La prescription est un événement, qui marque la fin d’un délai, durant lequel un créancier peut invoquer son droit. Autrement-dit, il fait perdre au créancier son droit après l’écoulement d’un certain délai. Ce type de prescription est appelé “acquisitif ou libératoire”.

A. Éléments introductifs :

La prescription est un mode d’extinction d’un droit résultant de l’inaction de son titulaire pendant un certain laps de temps (article 2219). Au bout d’un certain délai, le créancier qui n’agit pas en paiement contre son débiteur perd sa créance. Le fait d’effacer les droits d’un créancier qui reste inactif doit être considéré comme une spoliation mais c’est nécessaire à l’ordre social car elle est source de sécurité juridique. De plus, elle permet de dispenser de preuve les débiteurs ou ses héritiers. Ex : factures, quittances…

Depuis la réforme du droit de la prescription (loi du 17 juin 2008), le délai de droit commun de la prescription est passé de 30 ans à 5 ans.

1. Prescription et forclusion :

A coté des délais de prescription il existe des délais de forclusion, aussi appelés délais préfixes. Ils sont conçus pour agir le plus vite possible ce qui débouche sur une impossibilité de poursuite dans le cas contraire. Les délais de forclusion peuvent être conventionnels mais ils sont aussi légaux.
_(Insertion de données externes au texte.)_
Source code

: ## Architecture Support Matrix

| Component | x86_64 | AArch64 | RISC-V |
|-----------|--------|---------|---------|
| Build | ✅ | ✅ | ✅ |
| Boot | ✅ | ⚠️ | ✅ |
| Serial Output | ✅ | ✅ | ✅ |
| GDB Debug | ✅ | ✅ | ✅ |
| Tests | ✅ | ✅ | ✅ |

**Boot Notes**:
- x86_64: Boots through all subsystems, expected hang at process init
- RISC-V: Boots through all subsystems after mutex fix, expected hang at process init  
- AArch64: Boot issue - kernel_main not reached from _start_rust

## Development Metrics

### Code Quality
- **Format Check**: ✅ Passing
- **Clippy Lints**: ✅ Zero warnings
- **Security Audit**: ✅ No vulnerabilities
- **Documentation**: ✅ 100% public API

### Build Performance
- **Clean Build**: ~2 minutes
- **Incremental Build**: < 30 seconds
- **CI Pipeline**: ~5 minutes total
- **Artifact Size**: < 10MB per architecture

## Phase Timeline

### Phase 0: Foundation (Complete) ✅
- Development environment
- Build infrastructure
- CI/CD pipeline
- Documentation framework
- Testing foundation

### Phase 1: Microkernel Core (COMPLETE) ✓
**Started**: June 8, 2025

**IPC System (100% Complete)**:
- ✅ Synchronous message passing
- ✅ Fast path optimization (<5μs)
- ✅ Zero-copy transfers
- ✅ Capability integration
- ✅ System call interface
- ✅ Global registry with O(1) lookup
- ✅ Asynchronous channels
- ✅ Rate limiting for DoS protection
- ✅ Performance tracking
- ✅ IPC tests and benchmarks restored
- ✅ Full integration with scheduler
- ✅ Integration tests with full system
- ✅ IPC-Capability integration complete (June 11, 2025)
Ils ne sont pas régis par les règles concernant la prescription (article 2220). La Cour de cassation a jugé que la clause qui fixe un terme au droit d’agir du créancier contre une caution institue un délai de forclusion et pas un délai de prescription.

Ex : un créancier a déclaré sa créance dans la procédure collective du débiteur. Un certain délai avait été fixé dans le contrat et prévoyait qu’au bout d’un certain terme, il était impossible pour le créancier de poursuivre la caution. La CC a estimé que le délai qui était imparti au créancier pour agir contre la caution est un délai de forclusion et non pas un délai de prescription donc ce délai n’a pas pu être interrompu par la déclaration de créance. Ce même délai ne peut pas rester interrompu jusqu’à la clôture de la procédure collective.

La difficulté est qu’il n’existe actuellement aucun critère qui permet de distinguer les délais de forclusion et les délais de prescription.

C’est donc in concreto que la jurisprudence se prononce. En général les délais de forclusion sont très courts :

1 an pour l’action en révocation d’une donation pour cause d’ingratitude (article 957).

Délai de 2 ans pour l’action en rescision pour lésion (article 2276).

Article L218-2 conso prévoit un délai de 2 ans pour les actions en paiement diligentées par les professionnels à l’encontre des consommateurs

3 ans pour l’action en revendication d’un meuble perdu ou volé

En matière de garantie décennale, un délai de 10 ans est prévu à compter de la réception des travaux (article 1792 du code civil).

Quel que soit le délai de forclusion, une clause de forclusion stipulée par les parties prévoit des effets identiques à une clause de réduction de délai de prescription. Mais contrairement à cette clause, le délai de forclusion peut être inférieur à 1 an alors que c’est interdit en matière de prescription (article 2254). La justification de cette disparité vient du fait que l’article 2220 prévoit que les délais deforclusion ne sont pas en principe soumis aux règles du code civil qui régissent les délais de prescription.

La Cour de cassation le rappelle périodiquement : la clause qui fixe un terme au droit d’agir du créancier institue un délai de forclusion et non pas de prescription.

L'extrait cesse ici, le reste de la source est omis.